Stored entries
--- START ---

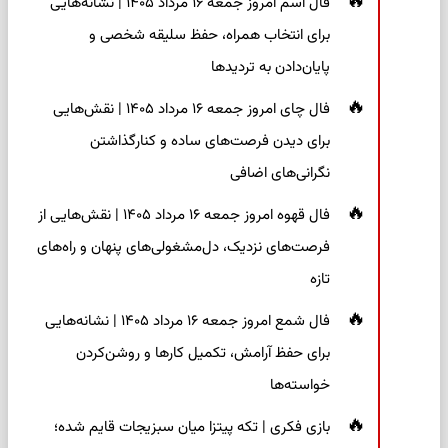
فال اسم امروز جمعه ۱۶ مرداد ۱۴۰۵ | نشانه‌هایی
برای انتخاب همراه، حفظ سلیقه شخصی و
پایان‌دادن به تردیدها
فال چای امروز جمعه ۱۶ مرداد ۱۴۰۵ | نقش‌هایی
برای دیدن فرصت‌های ساده و کنارگذاشتن
نگرانی‌های اضافی
فال قهوه امروز جمعه ۱۶ مرداد ۱۴۰۵ | نقش‌هایی از
فرصت‌های نزدیک، دل‌مشغولی‌های پنهان و راه‌های
تازه
فال شمع امروز جمعه ۱۶ مرداد ۱۴۰۵ | نشانه‌هایی
برای حفظ آرامش، تکمیل کارها و روشن‌کردن
خواسته‌ها
بازی فکری | تکه پیتزا میان سبزیجات قایم شده؛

--- END ---

*JOB ITEM:*
Pull the text lines from every item above and reproduce each one without any change, leaving the pictures out of your answer.

*EXERCISE RESPONSE:*
فال اسم امروز جمعه ۱۶ مرداد ۱۴۰۵ | نشانه‌هایی
برای انتخاب همراه، حفظ سلیقه شخصی و
پایان‌دادن به تردیدها
فال چای امروز جمعه ۱۶ مرداد ۱۴۰۵ | نقش‌هایی
برای دیدن فرصت‌های ساده و کنارگذاشتن
نگرانی‌های اضافی
فال قهوه امروز جمعه ۱۶ مرداد ۱۴۰۵ | نقش‌هایی از
فرصت‌های نزدیک، دل‌مشغولی‌های پنهان و راه‌های
تازه
فال شمع امروز جمعه ۱۶ مرداد ۱۴۰۵ | نشانه‌هایی
برای حفظ آرامش، تکمیل کارها و روشن‌کردن
خواسته‌ها
بازی فکری | تکه پیتزا میان سبزیجات قایم شده؛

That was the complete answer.